"Her head is getting turned, poor girl. I feel sorry for her."
"Such ridiculous flattery! And really it is difficult to understand. She is pretty, and speaks French; neither the one thing nor the other is uncommon, I believe. Do you see anything remarkable in her?"
"Well, she is rather more than pretty; and there's a certain cleverness in her talk. But at her age this kind of thing is ruinous. I blame Mrs. Lessingham. She should bid her stay at home and mind her baby."
"By-the-bye, what truth is there in that story? The Naples affair, you know?"
"N'en sais rien. But I hear odd things about her husband. Mr. Bickerdike knew him a few years ago. He ran through a fortune, and fell into most disreputable ways of life. Somebody was saying that he got his living as 'bus-conductor, or something of the kind."
"I could imagine that, from the look of him."
It was Mrs. Lessingham's Wednesday evening. The house at Craven Hill opened its doors at ten o'clock, and until midnight there was no lack of company. Singular people, more or less; distinguished from society proper by the fact that all had a modicum of brains. Some came from luxurious homes, some from garrets. Visitors from Paris were frequent; their presence made a characteristic of the salon. This evening, for instance, honour was paid by the hostess to M. Amedeee Silvenoire, whose experiment in unromantic drama had not long ago gloriously failed at the Odeon; and Madame Jacquelin, the violinist, was looked for.
Mrs. Lessingham had not passed a season in London for several years. When, at the end of April, she took this house, there came to live with her the widow and daughter of a man of letters who had died in poverty. She had known the Delphs in Paris, in the days when Cecily was with her and in the winter just past she had come upon Irene Delph copying at the Louvre; the girl showed a good deal of talent but was hard beset by the difficulty of living whilst she worked. In the spirit of her generous brother, Mrs. Lessingham persuaded the two to come and live with her through the season; a room in the house was a studio for Irene, who took to portraits. Mrs. Delph, a timid woman whose nerves had failed under her misfortunes, did not appear on formal occasions like the present, but Irene was becoming an ornament of the drawing-room. To be sure, but for her good looks and her artistic aptitude, she would not have been here-no reason, perhaps, for stinted praise of her friend's generosity.
An enjoyable thing to see Mrs. Lessingham in conversation with one of her French guests. She threw off full fifteen years, and looked thirty at most. Her handsome features had a vivid play of expression in harmony with the language she was speaking; her eyes were radiant as she phrased a thought which in English would have required many words for the—blunting of its point. M. Silvenoire, who—with the slight disadvantage of knowing no tongue but his own—was making a study of English social life, found himself at ease this evening for the first time since he had been in London. Encouraged to talk his best, he frankly and amusingly told Mrs. Lessingham of the ideas he had formed regarding conversation in the drawing-rooms of English ladies.

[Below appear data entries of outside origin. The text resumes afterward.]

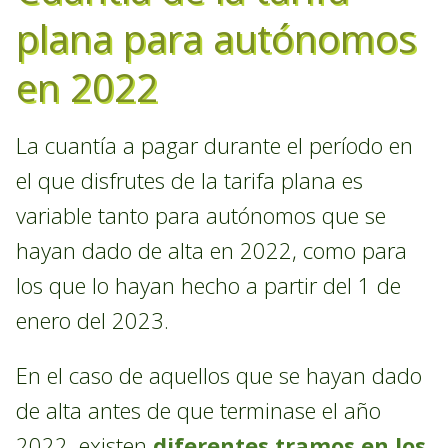
plana para autónomos
en 2022
La cuantía a pagar durante el período en
el que disfrutes de la tarifa plana es
variable tanto para autónomos que se
hayan dado de alta en 2022, como para
los que lo hayan hecho a partir del 1 de
enero del 2023.
En el caso de aquellos que se hayan dado
de alta antes de que terminase el año
2022, existen
diferentes tramos en los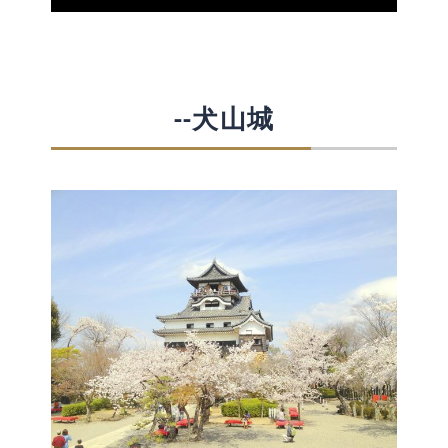
--犬山城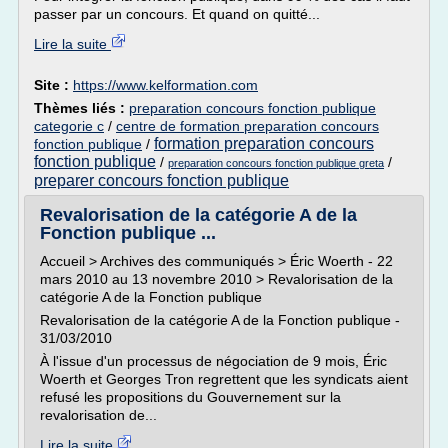
passer par un concours. Et quand on quitté...
Lire la suite
Site :
https://www.kelformation.com
Thèmes liés :
preparation concours fonction publique
categorie c
/
centre de formation preparation concours
formation preparation concours
fonction publique
/
fonction publique
/
/
preparation concours fonction publique greta
preparer concours fonction publique
Revalorisation de la catégorie A de la
Fonction publique ...
Accueil > Archives des communiqués > Éric Woerth - 22
mars 2010 au 13 novembre 2010 > Revalorisation de la
catégorie A de la Fonction publique
Revalorisation de la catégorie A de la Fonction publique -
31/03/2010
À l'issue d'un processus de négociation de 9 mois, Éric
Woerth et Georges Tron regrettent que les syndicats aient
refusé les propositions du Gouvernement sur la
revalorisation de...
Lire la suite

"Civilization is spreading among us," she replied, with a laugh. "Once or twice it has been my privilege to introduce young Frenchmen, who were studying our language, to English families abroad, and in those cases I privately recommended to them a careful study of Anthony Trollope's novels, that they might learn what is permissible in conversation and what is not. But here and there in London you will find it possible to discuss things that interest reasonable beings."